FIE: a generic fuzzy decision making tool with an example of CRM analysis.

AuthorKouatli, Issam
  1. INTRODUCTION

    Management of information systems today are much more complex due to the variety of socio-technical elements introduced as the system evolve. Fuzzy logic (Zadeh 1965 & 1973) [1,2] is one type of theory that can be used to help achieving a decision given uncertain (fuzzy) inputs and as such it can provide a translation of the qualitative abilities of the human brain into quantitative functions. Uncertainty in the decision making is becoming more and more needed as most decisions are becoming too fluid and unstructured. A tool that can help managers to take a decision under uncertainty is becoming highly demanded. Many systems uses fuzzy inference engine as an embedded features of their perspective systems, for example, Cheng et al.[3] proposed an e-marketplace negotiation system that is based upon fuzzy inference system. Dweiri et.al.[4] proposed to use fuzzy decision making systems to measure the efficiency based on three criteria, project cost, project time and project quality. Most mathematical modeling of decision support system may lack the existence of accuracy element due to the fact that either because the variables are actually "fuzzy" (not accurate) or due to the fact that the human individual's interpretation of the inputs may vary. This fact has led a number of researchers in the field to adopt the mixture of accurate mathematical formulae with some elements of fuzziness. Jimenez et.al.[5] for example has proposed a method for solving linear programming problems using fuzzy parameters and Wang et al. [6] proposed a fuzzy modification to AHP (Analytical Hierarchy processing) to aid decision maker in optimization of maintenance strategies.

    This paper introduces a new user-friendly fuzzy inference tool that can be utilized by managers or by researchers to aid them in decision making without the need to understand the mechanism of fuzzy logic/system.
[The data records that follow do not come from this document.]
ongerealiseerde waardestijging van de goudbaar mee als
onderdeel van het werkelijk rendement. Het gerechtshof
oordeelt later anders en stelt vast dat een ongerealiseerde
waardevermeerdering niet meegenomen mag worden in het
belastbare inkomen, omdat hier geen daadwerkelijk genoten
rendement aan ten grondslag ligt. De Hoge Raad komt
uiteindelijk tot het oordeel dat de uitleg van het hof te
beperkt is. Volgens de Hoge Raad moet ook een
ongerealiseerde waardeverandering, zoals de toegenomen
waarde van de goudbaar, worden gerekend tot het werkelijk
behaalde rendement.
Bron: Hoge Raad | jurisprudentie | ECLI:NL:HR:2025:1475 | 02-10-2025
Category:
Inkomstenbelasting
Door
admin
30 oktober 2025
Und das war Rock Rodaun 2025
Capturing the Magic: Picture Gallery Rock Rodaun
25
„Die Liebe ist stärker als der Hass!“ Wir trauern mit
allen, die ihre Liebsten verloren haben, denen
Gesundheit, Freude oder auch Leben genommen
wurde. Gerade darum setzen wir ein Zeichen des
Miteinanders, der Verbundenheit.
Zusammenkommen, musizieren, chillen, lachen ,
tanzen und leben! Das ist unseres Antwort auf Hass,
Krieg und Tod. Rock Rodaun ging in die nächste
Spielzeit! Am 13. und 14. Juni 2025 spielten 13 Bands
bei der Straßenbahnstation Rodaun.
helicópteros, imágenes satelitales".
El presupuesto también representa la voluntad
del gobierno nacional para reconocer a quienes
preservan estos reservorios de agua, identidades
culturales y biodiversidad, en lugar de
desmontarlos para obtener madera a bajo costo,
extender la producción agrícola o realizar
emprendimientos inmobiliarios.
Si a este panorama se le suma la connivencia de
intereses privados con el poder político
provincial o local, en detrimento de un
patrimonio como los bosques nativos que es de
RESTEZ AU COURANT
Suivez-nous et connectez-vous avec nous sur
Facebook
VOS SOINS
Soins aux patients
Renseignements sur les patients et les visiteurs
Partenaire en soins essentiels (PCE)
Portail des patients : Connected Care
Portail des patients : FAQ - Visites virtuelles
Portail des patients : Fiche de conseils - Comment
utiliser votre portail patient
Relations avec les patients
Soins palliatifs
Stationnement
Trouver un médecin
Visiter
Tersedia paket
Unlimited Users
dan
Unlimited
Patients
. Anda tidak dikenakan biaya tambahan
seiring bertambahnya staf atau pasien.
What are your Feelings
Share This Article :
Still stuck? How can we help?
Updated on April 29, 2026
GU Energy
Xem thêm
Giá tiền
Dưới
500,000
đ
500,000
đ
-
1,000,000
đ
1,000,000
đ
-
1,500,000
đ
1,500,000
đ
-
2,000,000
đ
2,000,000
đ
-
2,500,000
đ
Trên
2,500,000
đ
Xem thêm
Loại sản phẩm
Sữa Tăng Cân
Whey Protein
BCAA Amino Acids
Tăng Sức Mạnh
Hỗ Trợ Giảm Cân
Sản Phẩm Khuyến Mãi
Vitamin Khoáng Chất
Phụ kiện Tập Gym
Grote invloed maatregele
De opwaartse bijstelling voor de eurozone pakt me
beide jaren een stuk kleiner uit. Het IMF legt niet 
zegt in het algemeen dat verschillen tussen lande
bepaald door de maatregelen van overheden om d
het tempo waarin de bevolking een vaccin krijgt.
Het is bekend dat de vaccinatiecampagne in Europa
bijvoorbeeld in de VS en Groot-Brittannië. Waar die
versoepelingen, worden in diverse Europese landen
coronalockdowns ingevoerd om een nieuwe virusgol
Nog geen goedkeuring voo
It is basically an inference engine (shell) using fuzzy logic and hence termed as "FIE" (Fuzzy Inference Engine). FIE was developed on the basis of the concept of Fuzzimetric Arcs for fuzzy set choice and selection introduced by Kouatli et al.[7] as well as then concept of multivariable system introduced by Kouatli [8]. Methodology of definition and selection of fuzzy sets (Fuzzy variables) using the concept of Fuzzimetric Arcs in conjunction with Genetic algorithm was also proposed by Kouatli [9]. The structure of Fuzzy Inference Engine (FIE) based on the above work [7,8,9] which will be reviewed and the mechanism/components of FIE will be illustrated. JAVA language was used to implement the concept of FIE. An example of using FIE to CRM performance analysis was used as a vehicle to demonstrate FIE Operation.

  2. STRUCTURE OF FIE

    FIE structure was based on two concepts, the fuzzimetric arcs and Fuzzy Multivartiable structure. The fuzzimetric arcs is a fuzzification mechanism to define and select the most appropriate fuzzy sets/variables. The second concept related to a simplified approach of dealing with multivariable rule-set that define the operation of decision making system.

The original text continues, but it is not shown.